The second facet of this strategy is support of Saudi feminism. Although this tactic is much more tedious, women’s new right to drive is proof that it works. In order to make this tactic more productive, it should not be limited to a trending hashtag after a viral video. The world population should be better educated on the women’s rights violations so that it is constantly a topic of discussion. With proper education and marketing of the cause, Salman would undoubtedly feel the pressure. The last tactic is a change in rhetoric from elected officials. The President of the United States has cultivated a working relationship with the royal family. Donald Trump boasts cooperation in terms of economic trade and intelligence. However, Trump thus far has muted any criticism of Saudi women’s rights violations. His current working relationship with Salman gives him the perfect opportunity to leverage human rights improvements for economic benefits.

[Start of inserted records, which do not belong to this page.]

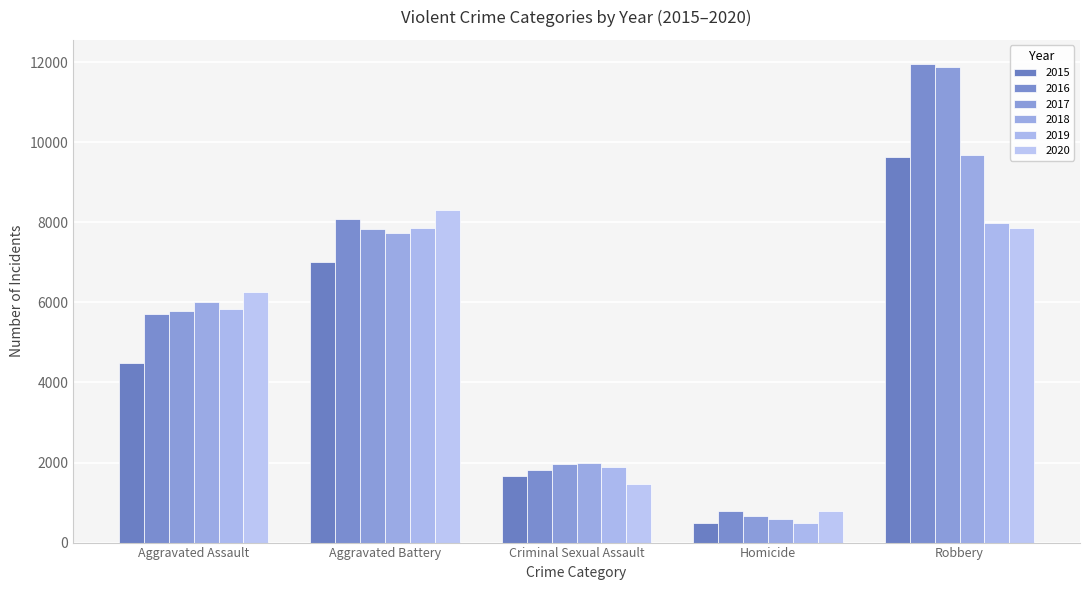

Reading left to right, extract all data points from this chart.

2015: Aggravated Assault=4480	Aggravated Battery=7018	Criminal Sexual Assault=1671	Homicide=496	Robbery=9638
2016: Aggravated Assault=5712	Aggravated Battery=8085	Criminal Sexual Assault=1820	Homicide=786	Robbery=11960
2017: Aggravated Assault=5793	Aggravated Battery=7845	Criminal Sexual Assault=1951	Homicide=672	Robbery=11880
2018: Aggravated Assault=6001	Aggravated Battery=7734	Criminal Sexual Assault=1985	Homicide=589	Robbery=9680
2019: Aggravated Assault=5841	Aggravated Battery=7857	Criminal Sexual Assault=1880	Homicide=498	Robbery=7994
2020: Aggravated Assault=6263	Aggravated Battery=8319	Criminal Sexual Assault=1457	Homicide=787	Robbery=7855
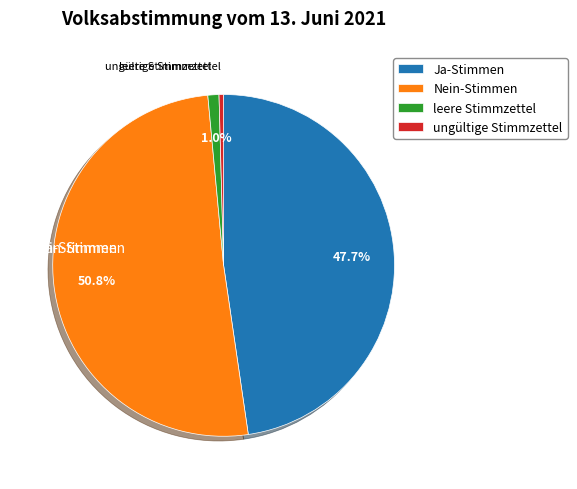

How many segments does this pie chart have?

4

This can only be done if the constituency and his party apply the right pressure for him to do so.

While the problems for women in Saudi Arabia far outweigh the solutions, it is most important that the outlook for these women is positive. New policies are currently trending in the direction of solving the issues, but are slow-paced and lacking. When the headlines were released that women in Saudi Arabia will be allowed to drive, feminists rejoiced that their concern had been answered. However, the problems for women extend much deeper than the freedom to drive. Even if the laws are slowly changing, it will take even longer to eradicate the social gaps for women.

With time and proper strategy, it truly is possible to effect change in the lives of Saudi women. These women could be the most intelligent and productive workers the country has, and they would not even know it. A Saudi woman could innovate the newest technologies, find the cure for cancer, or even, ironically, discover the next alternative to oil. The opportunities are endless if Saudi women are just given the opportunity. Although driving might give Saudi women some opportunity, it is just the beginning.